Raw data
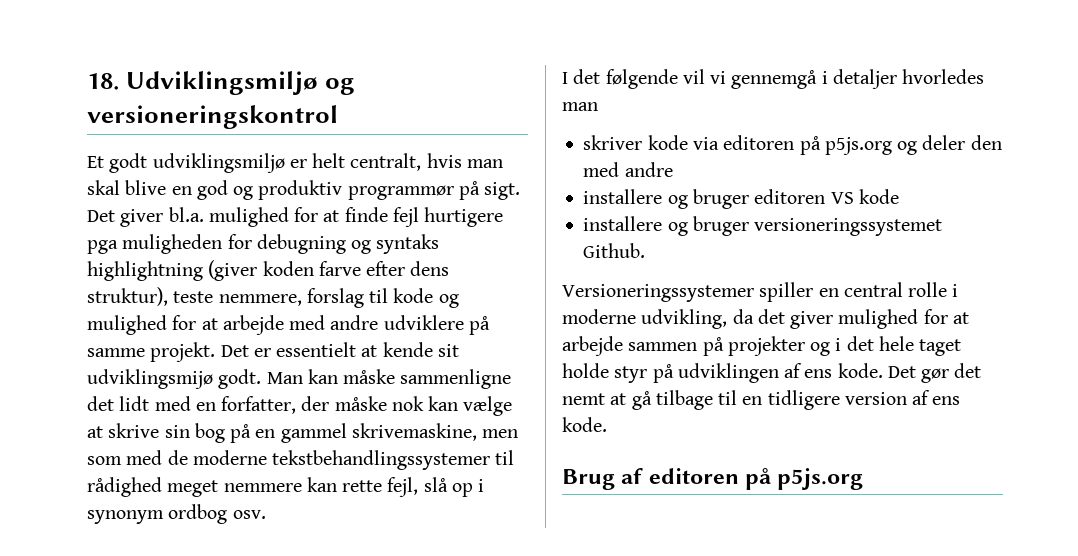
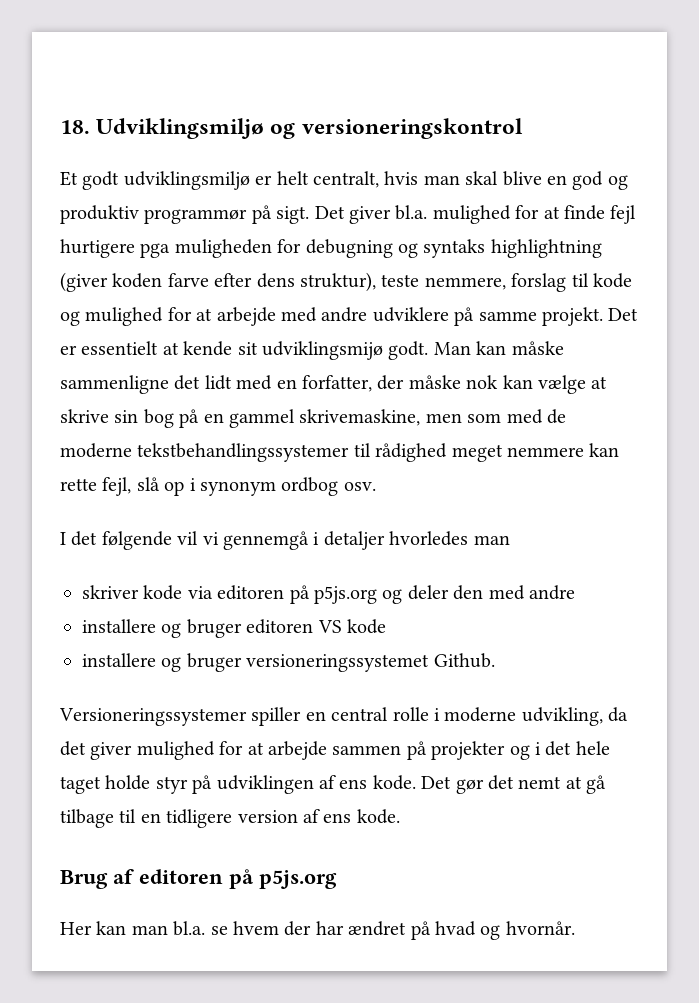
(864, 479) none -> [60,921,575,940] // Her kan man bl.a. se hvem der har ændret på hvad og hvornår.

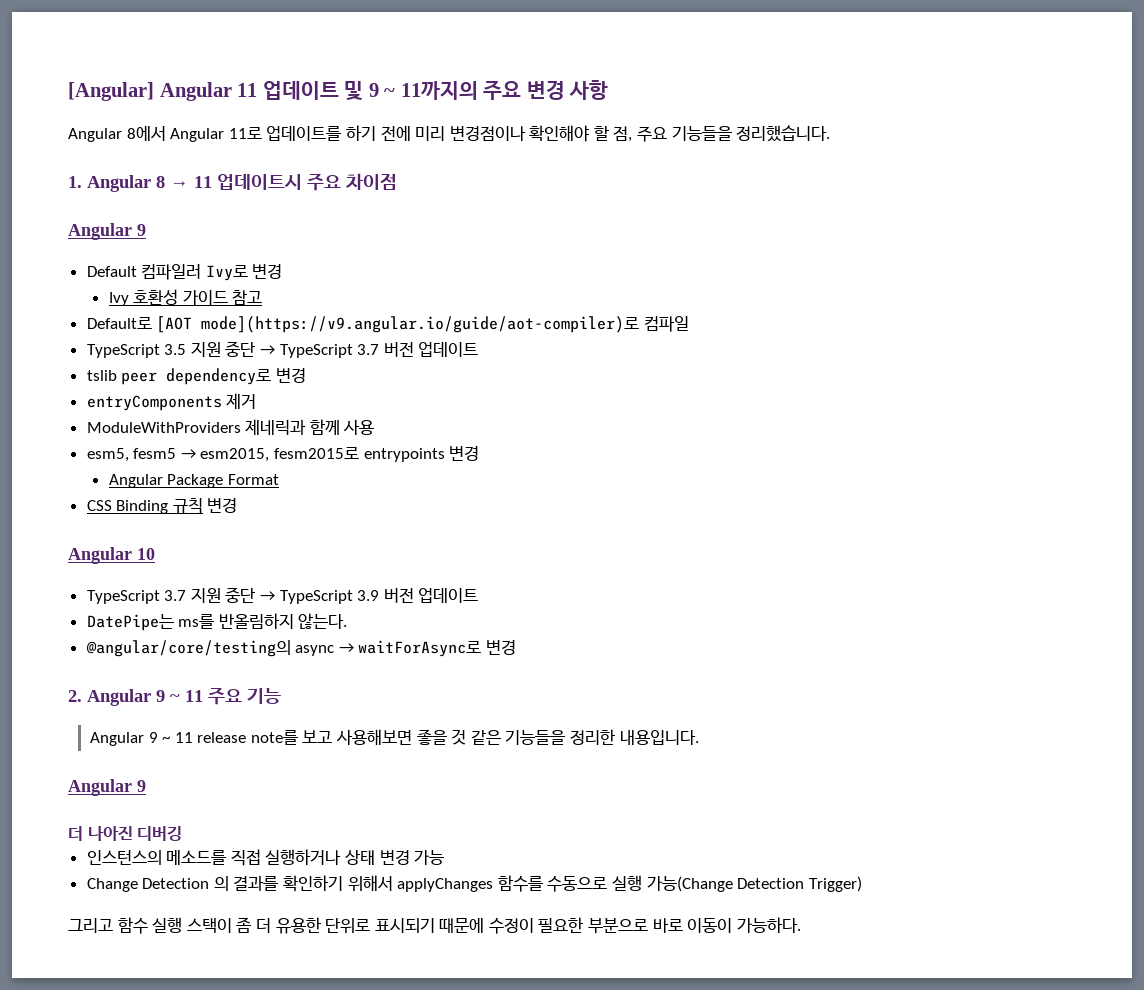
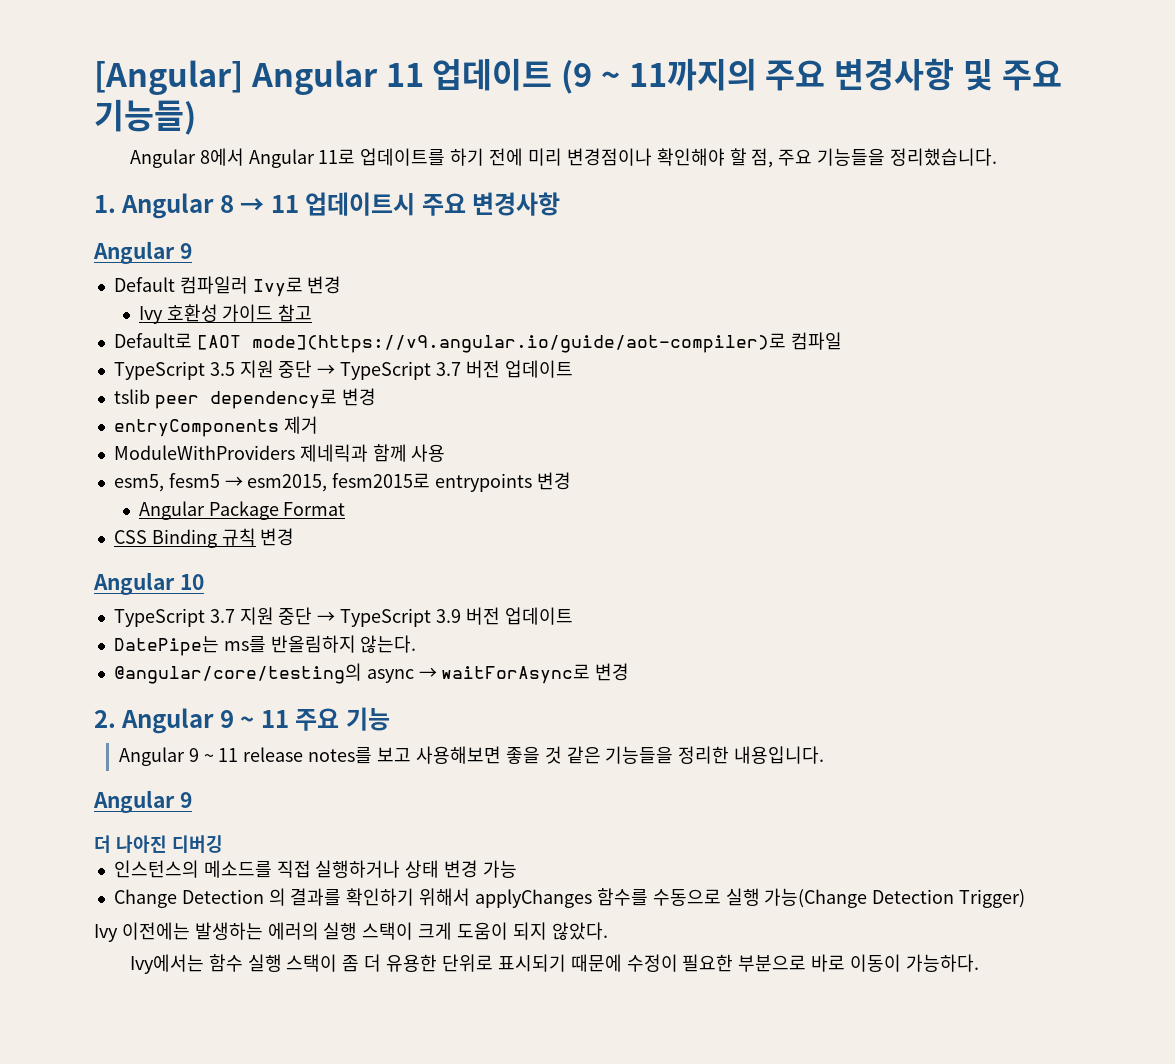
[344,81,379,101] 및 9 -> [561,60,593,94] (9
[526,80,609,100] 변경 사항 -> [834,58,1062,91] [94,99,196,135] 변경사항 및 주요 기능들)
[345,173,397,190] 차이점 -> [472,192,561,216] 변경사항
[250,730,298,745] note를 -> [308,747,373,764] notes를
[68,918,113,933] 그리고 -> [94,922,608,942] [129,954,204,974] Ivy 이전에는 발생하는 에러의 실행 스택이 크게 도움이 되지 않았다. // Ivy에서는

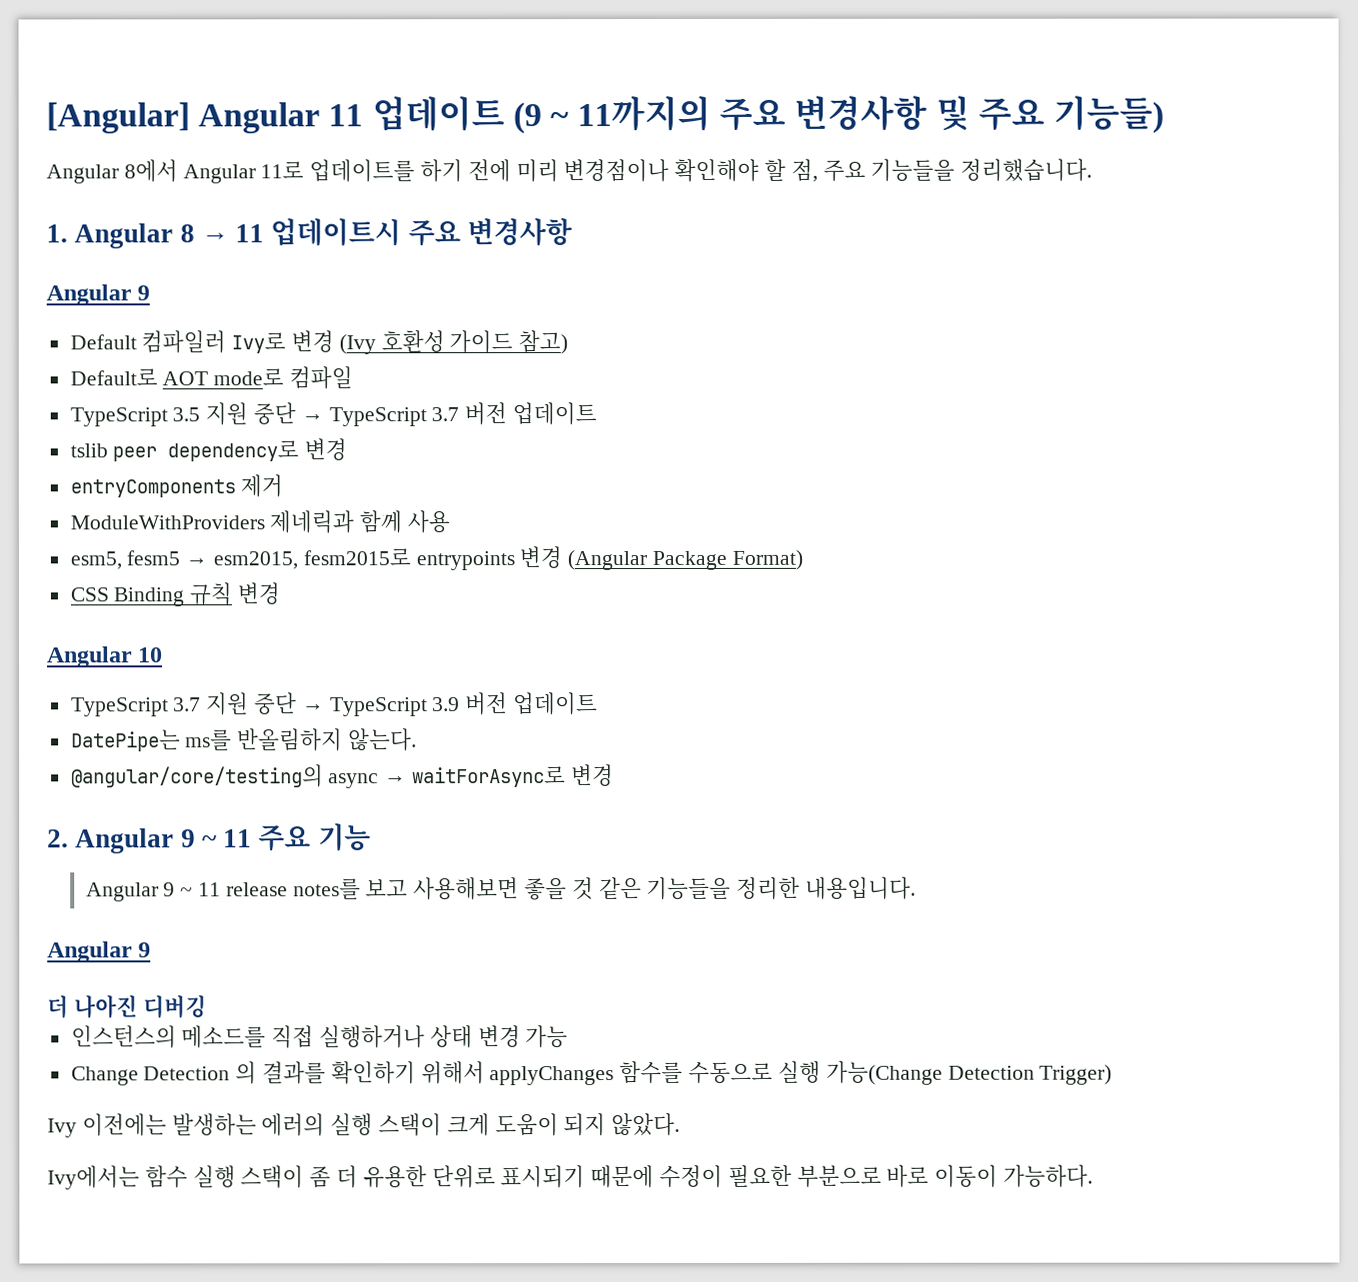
[138,306,163,324] // Ivy -> [338,334,376,355] (Ivy
[278,304,313,322] 참고 -> [518,330,569,355] 참고)
[196,333,786,353] [AOT mode](https://v9.angular.io/guide/aot-compiler)로 -> [162,368,285,386] AOT mode로
[138,501,346,520] // Angular Package Format -> [567,549,803,571] (Angular Package Format)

What the exercise asks
In the material above, the stretch from the line with "[68,918,113,933] 그리고 ->" through the line with "[278,304,313,322] 참고 -> [518,330,569,355] 참고)" is to be given again exactly, minus the pictures.

Solution
[68,918,113,933] 그리고 -> [94,922,608,942] [129,954,204,974] Ivy 이전에는 발생하는 에러의 실행 스택이 크게 도움이 되지 않았다. // Ivy에서는

[138,306,163,324] // Ivy -> [338,334,376,355] (Ivy
[278,304,313,322] 참고 -> [518,330,569,355] 참고)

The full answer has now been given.